Dave Allen’s trainer, Jamie Moore, says that he doesn’t know where the Doncaster heavyweight’s ceiling is as he prepares the 33-year-old for his upcoming fight with Russia’s
Arslanbek Mahkmudov.
Allen (24-7-2, 19 KOs) has said that he chose the heavy-handed Makhmudov as
he carries an air of fear and threat that would help push him through training, but he and Moore wouldn’t have jumped directly into a dangerous fight that they had no chance of winning.
Makhmudov (20-2, 19 KOs) has an intimidating presence, but the 36-year-old has had his weaknesses exposed twice over the past 20 months.
In December 2023, the excellent
Agit Kabayel quickly broke him down with well-placed body shots and forced a fourth-round stoppage. Last August, he had no answer for
Guido Vianello’s accurate punching and his face was badly swollen by the time the ringside doctor halted the action in the eighth.
Moore knows that the fight offers Allen a potentially dangerous but winnable path to a major fight.
“I think the risk-reward is worth it for Dave at this stage of his career now,” Moore said during an appearance on talkSPORT Boxing.
“He can't afford tick over fights. If he's going to be moving in that trajectory where he needs to earn good money and change his family's life, this is the type of fight. He’s one win away from fighting somebody like a
Joseph Parker or a
Deontay Wilder.”
For a long time, Allen meandered aimlessly. He would rush into hard tests before he was ready for them and then think himself out of winnable fights.
A recent two-fight series with Johnny Fisher revitalised his career.

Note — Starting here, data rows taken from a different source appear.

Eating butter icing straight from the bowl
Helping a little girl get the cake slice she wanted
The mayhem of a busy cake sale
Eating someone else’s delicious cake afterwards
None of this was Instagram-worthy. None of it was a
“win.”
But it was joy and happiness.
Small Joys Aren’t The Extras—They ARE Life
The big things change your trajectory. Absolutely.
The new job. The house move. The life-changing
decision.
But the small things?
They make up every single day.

After losing a controversial split decision in their first meeting, Allen took the popular “Romford Bull” apart in the rematch, stopping him in five rounds.
He now has an unlikely opportunity to change the course of his career and alter the widely held perception that he is a capable fighter who has allowed his talent to go to waste.

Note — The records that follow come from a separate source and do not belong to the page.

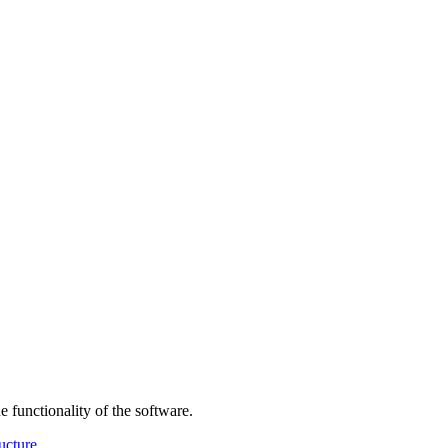
 functionality of the software.
ructure
.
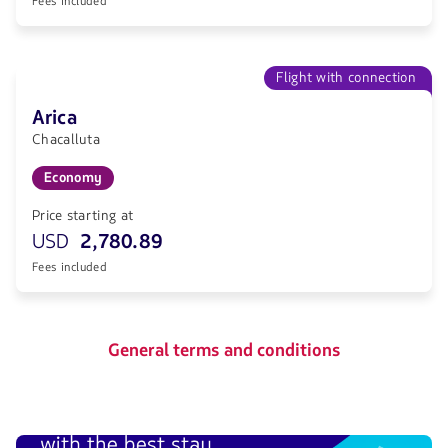
Fees included
Flight with connection
Arica
Chacalluta
Economy
Price starting at
USD
2,780.89
Fees included
General terms and conditions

Moore has been an admirer of Allen’s talents since they first came into each other’s orbits more than five years ago.
Now that Allen is fully invested, Moore believes that his past difficulties can now help him succeed.
“He's just turned 33 but the weird part about this is that Dave picked up so much ring craft in those years where he wasn't fit,” Moore said.
"Because he was fighting such good fighters, the experience that he got and the way he had to look after himself because he wasn't conditioned, he's now carrying that into this stage of his career. He’s got all that experience, that durability, that ring craft and, now he's fit with it, he can apply his offensive stuff added to the defensive stuff that he’s picked to over the years. He's created such a rounded fighter."